There are couples who remain married in loveless relationships because they fear that they can't afford to get divorced. And it's true that between the property settlement, child support and alimony, a divorced spouse's paycheck can be stretched really thin.
But there may be ways to mitigate how much money is expended post-divorce in spousal support. Some divorcing couples are able to sidestep the concept of spousal support entirely.
Below are some suggestions for negotiating a divorce settlement that does not include alimony.
Sign the prenup
It's always best to draft and sign a prenup before taking that walk down the aisle. Failing that, postnuptial agreements can fill that niche, but if divorce is already in the cards, you might need to get a little savvier.
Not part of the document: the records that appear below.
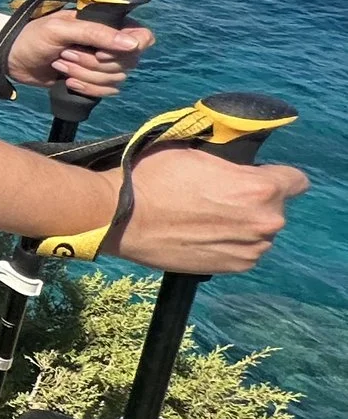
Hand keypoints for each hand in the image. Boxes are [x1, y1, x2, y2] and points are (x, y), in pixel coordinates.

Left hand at [10, 12, 151, 100]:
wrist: (12, 59)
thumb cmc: (33, 36)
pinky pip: (108, 92)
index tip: (101, 53)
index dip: (129, 49)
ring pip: (117, 79)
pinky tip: (67, 81)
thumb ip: (96, 33)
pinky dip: (87, 88)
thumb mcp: (61, 29)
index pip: (143, 37)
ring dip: (85, 75)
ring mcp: (102, 64)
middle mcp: (109, 44)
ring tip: (61, 65)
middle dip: (93, 64)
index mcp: (106, 24)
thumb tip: (132, 43)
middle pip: (129, 63)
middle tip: (66, 54)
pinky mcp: (93, 80)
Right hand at [112, 147, 301, 274]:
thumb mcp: (195, 151)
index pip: (297, 180)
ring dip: (244, 224)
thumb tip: (239, 162)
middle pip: (276, 206)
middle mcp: (266, 221)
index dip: (274, 175)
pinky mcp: (235, 267)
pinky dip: (232, 243)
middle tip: (220, 196)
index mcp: (261, 189)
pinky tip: (204, 234)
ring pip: (261, 230)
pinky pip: (246, 250)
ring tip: (208, 218)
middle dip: (255, 200)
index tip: (254, 177)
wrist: (122, 217)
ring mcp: (252, 248)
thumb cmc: (154, 177)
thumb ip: (230, 161)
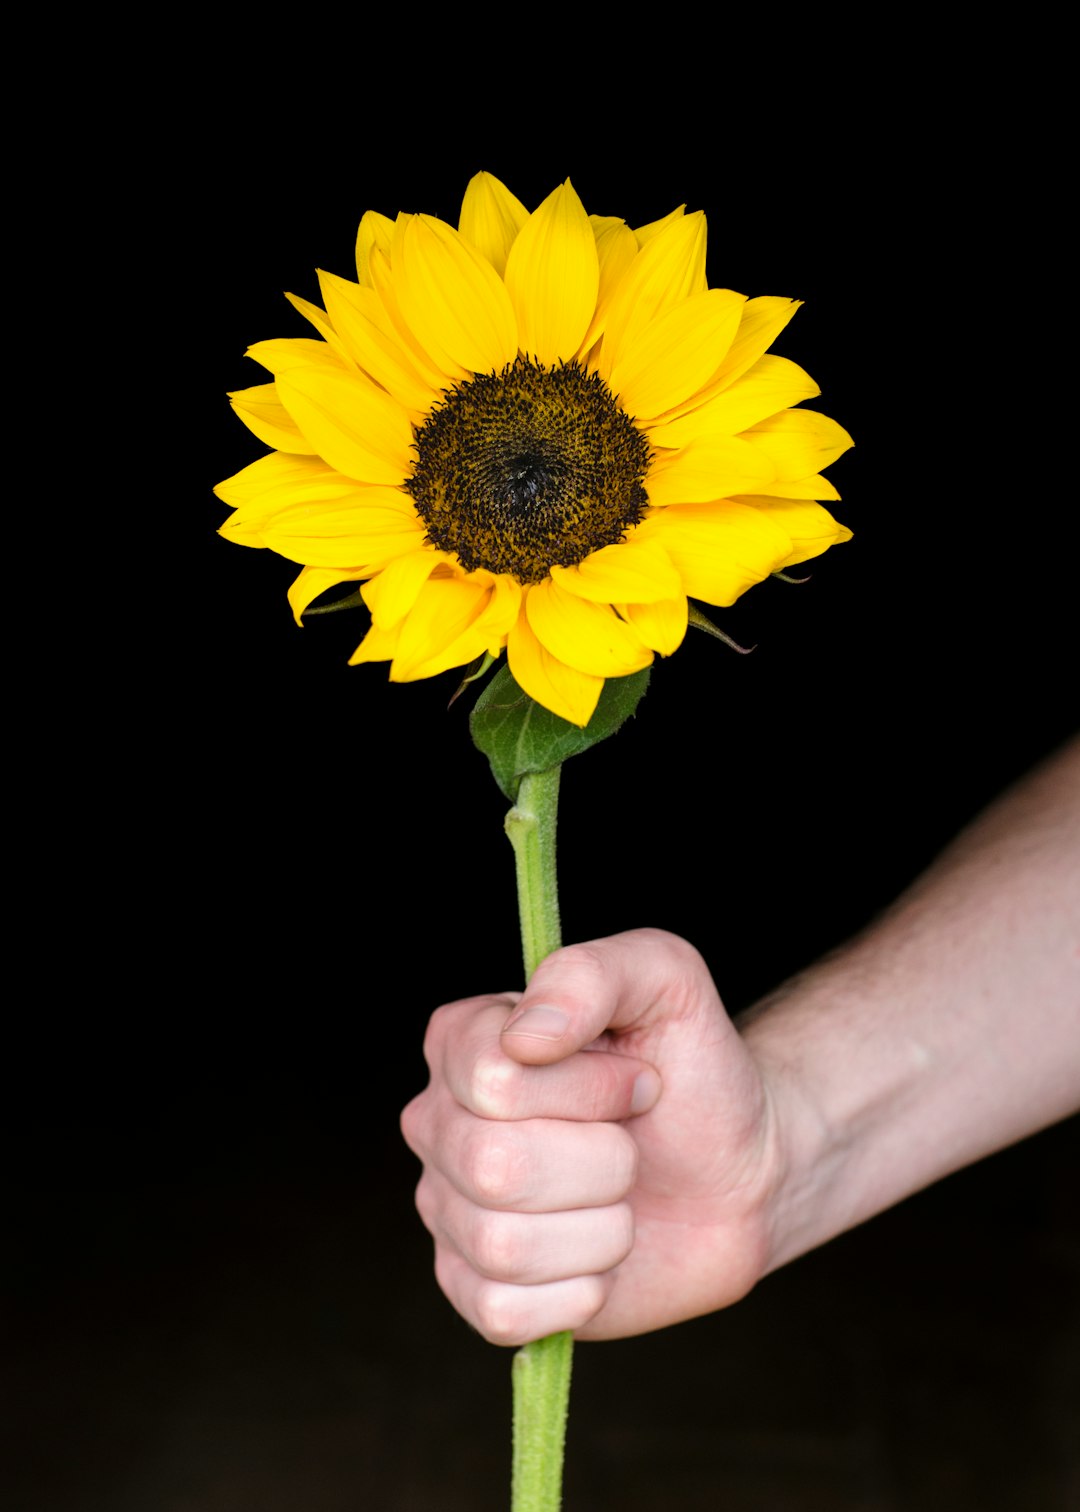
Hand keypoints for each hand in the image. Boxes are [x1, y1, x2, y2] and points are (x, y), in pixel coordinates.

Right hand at [400, 929, 778, 1345]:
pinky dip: (579, 1291)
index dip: (587, 1088)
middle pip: (494, 1165)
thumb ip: (593, 974)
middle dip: (601, 1161)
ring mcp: (450, 1209)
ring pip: (505, 1244)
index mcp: (463, 1040)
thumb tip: (526, 1037)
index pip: (493, 1078)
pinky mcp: (478, 1288)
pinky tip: (600, 1257)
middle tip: (631, 1143)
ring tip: (620, 1197)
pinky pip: (503, 1311)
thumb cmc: (693, 1069)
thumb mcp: (665, 981)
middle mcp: (438, 1123)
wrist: (737, 1171)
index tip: (638, 1078)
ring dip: (601, 1228)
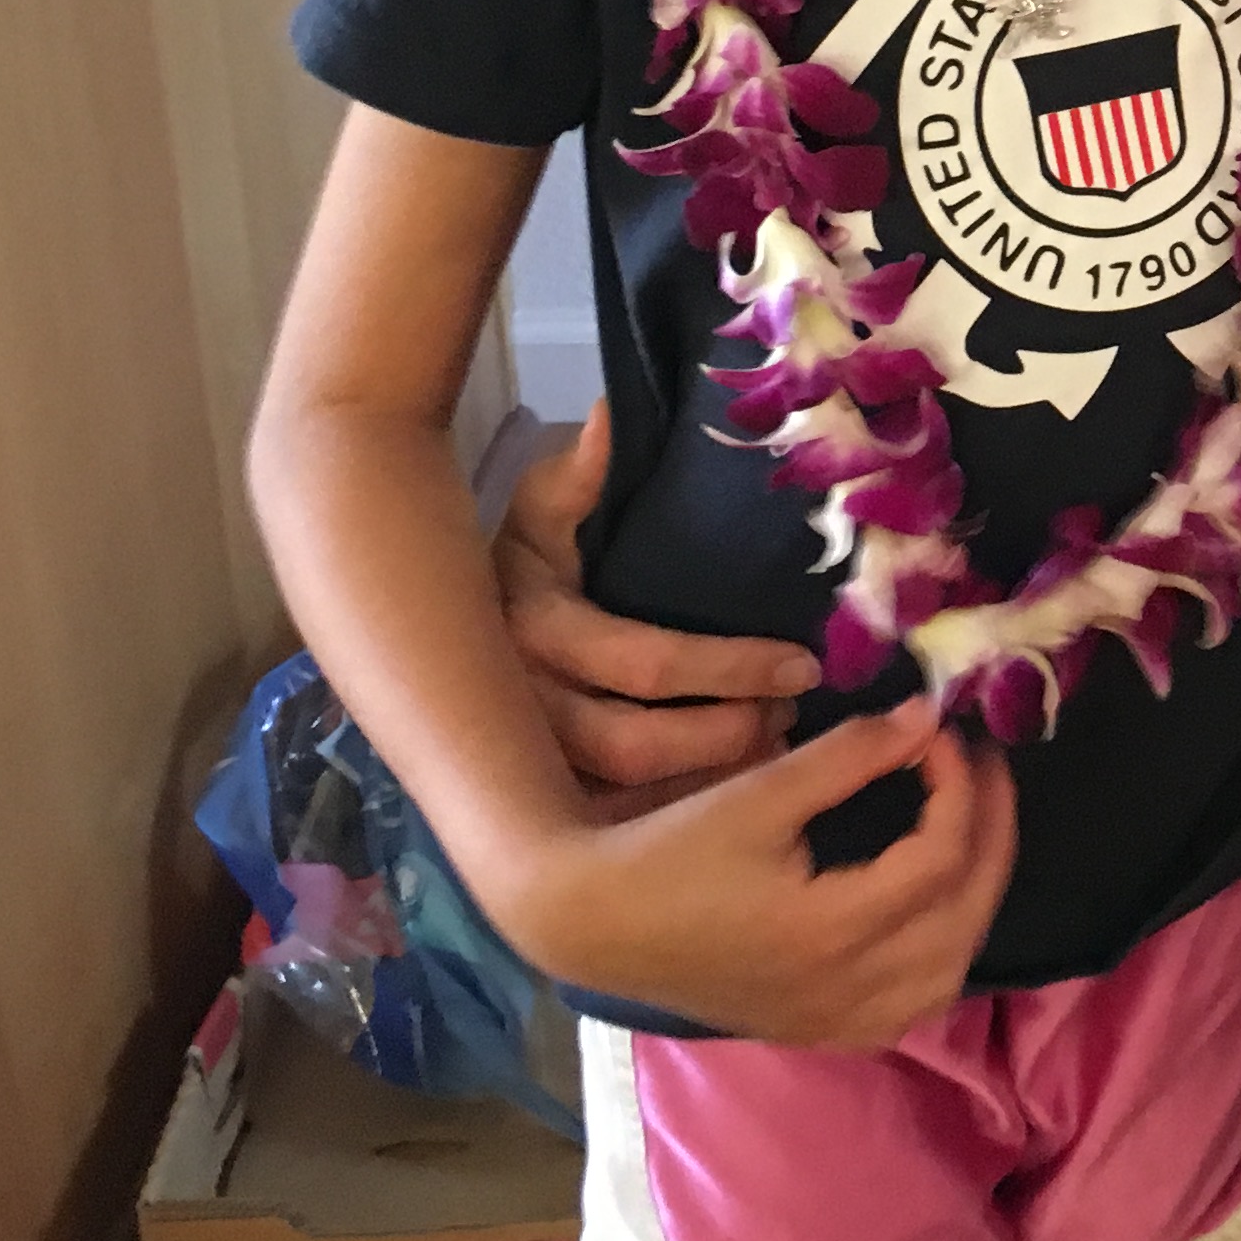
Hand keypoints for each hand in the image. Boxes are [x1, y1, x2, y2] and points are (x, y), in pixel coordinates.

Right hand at [494, 401, 818, 813]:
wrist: (438, 617)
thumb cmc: (519, 554)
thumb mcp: (540, 504)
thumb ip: (578, 470)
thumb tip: (609, 417)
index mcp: (533, 626)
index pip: (644, 661)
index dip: (729, 668)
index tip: (803, 665)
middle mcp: (522, 703)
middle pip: (632, 745)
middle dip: (725, 738)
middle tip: (792, 718)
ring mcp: (524, 759)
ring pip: (621, 799)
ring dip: (707, 785)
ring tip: (779, 757)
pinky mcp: (534, 795)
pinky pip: (610, 823)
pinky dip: (674, 816)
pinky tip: (733, 799)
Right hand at [495, 704, 1020, 1049]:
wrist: (594, 923)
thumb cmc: (670, 850)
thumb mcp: (761, 791)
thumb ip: (851, 754)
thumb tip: (928, 717)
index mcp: (833, 930)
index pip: (941, 857)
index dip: (958, 784)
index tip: (942, 730)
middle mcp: (846, 990)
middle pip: (964, 918)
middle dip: (990, 836)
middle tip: (984, 770)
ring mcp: (833, 1022)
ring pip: (948, 974)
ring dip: (974, 900)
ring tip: (971, 830)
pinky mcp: (817, 1031)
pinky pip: (910, 1005)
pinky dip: (941, 954)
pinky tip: (934, 907)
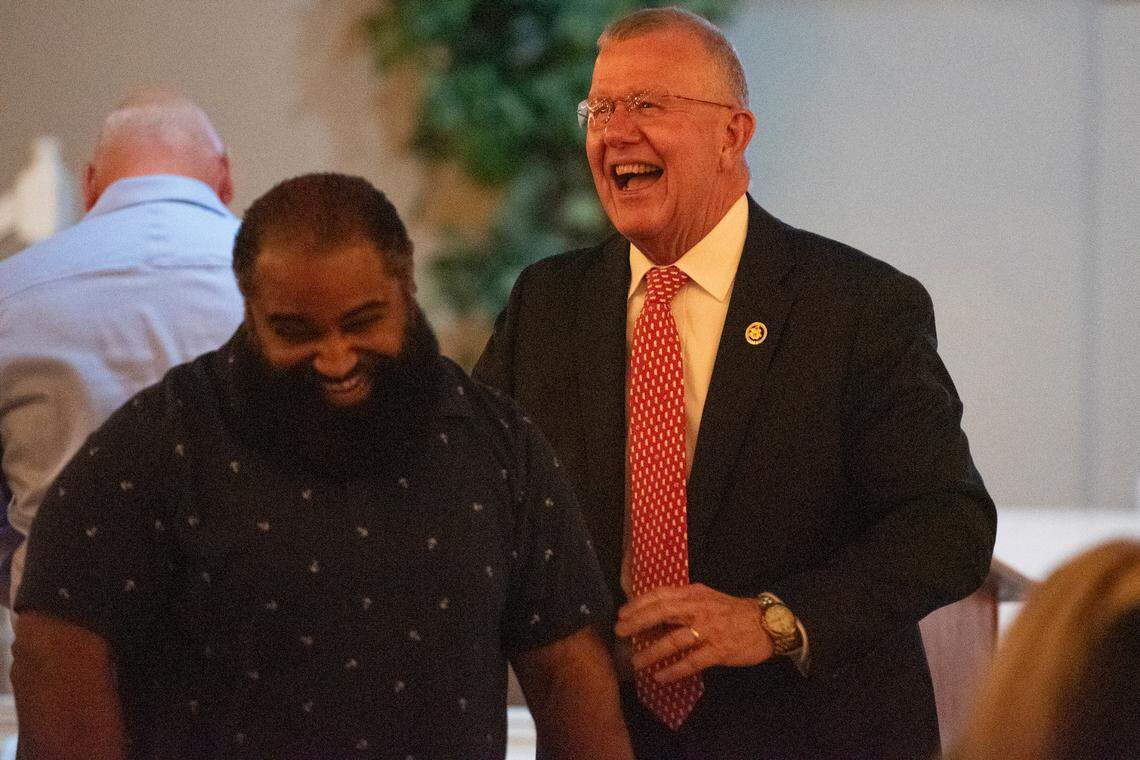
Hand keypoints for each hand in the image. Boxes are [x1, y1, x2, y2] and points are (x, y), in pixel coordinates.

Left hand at [614, 583, 773, 683]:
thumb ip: (684, 603)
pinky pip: (691, 662)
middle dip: (637, 622)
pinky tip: (660, 677)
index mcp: (694, 594)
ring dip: (652, 651)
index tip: (622, 614)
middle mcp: (699, 609)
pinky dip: (674, 670)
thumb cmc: (732, 611)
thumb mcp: (707, 598)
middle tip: (620, 633)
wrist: (767, 624)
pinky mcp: (718, 650)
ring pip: (673, 640)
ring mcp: (709, 630)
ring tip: (636, 661)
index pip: (660, 594)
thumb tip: (654, 613)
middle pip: (662, 612)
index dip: (639, 603)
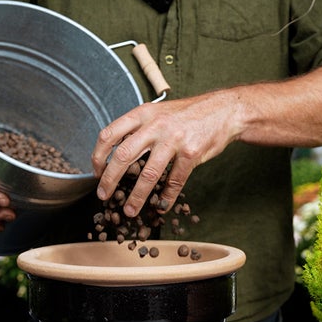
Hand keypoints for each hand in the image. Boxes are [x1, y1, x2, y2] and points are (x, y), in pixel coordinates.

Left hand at [91, 91, 236, 216]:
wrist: (225, 110)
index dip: (98, 155)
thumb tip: (116, 153)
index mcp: (142, 114)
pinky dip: (167, 197)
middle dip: (110, 180)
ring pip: (148, 173)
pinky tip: (161, 205)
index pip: (109, 134)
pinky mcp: (191, 152)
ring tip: (130, 210)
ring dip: (137, 196)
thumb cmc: (188, 114)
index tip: (96, 172)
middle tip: (104, 196)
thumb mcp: (158, 112)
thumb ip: (139, 128)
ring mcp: (174, 139)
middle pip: (123, 155)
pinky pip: (175, 180)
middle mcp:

Offer a larger piece of the settlement pie
Your spouse who is angling for alimony might back down if offered the family home or contents, a bigger share of the retirement pension or another cushy asset like a vacation home in lieu of fighting for a monthly alimony check.
Lump sum payments
While technically you will still be paying spousal support, a single payment of lump sum alimony is often preferable for both the paying and recipient spouse. The paying spouse never again has to engage with their ex over alimony payments and the recipient can use the single payment to purchase property or finance a move elsewhere.
Ask the judge to evaluate your ex's fitness to work
The courts are more likely to award permanent or long term alimony to spouses who gave up careers or career opportunities to rear the children or take care of the family home. These individuals are perceived to be unable to find suitable employment at their ages or status in life. But if your spouse is college-educated and has a marketable skill set, your attorney can ask that the court do a vocational evaluation to assess your ex's potential earning power in today's market.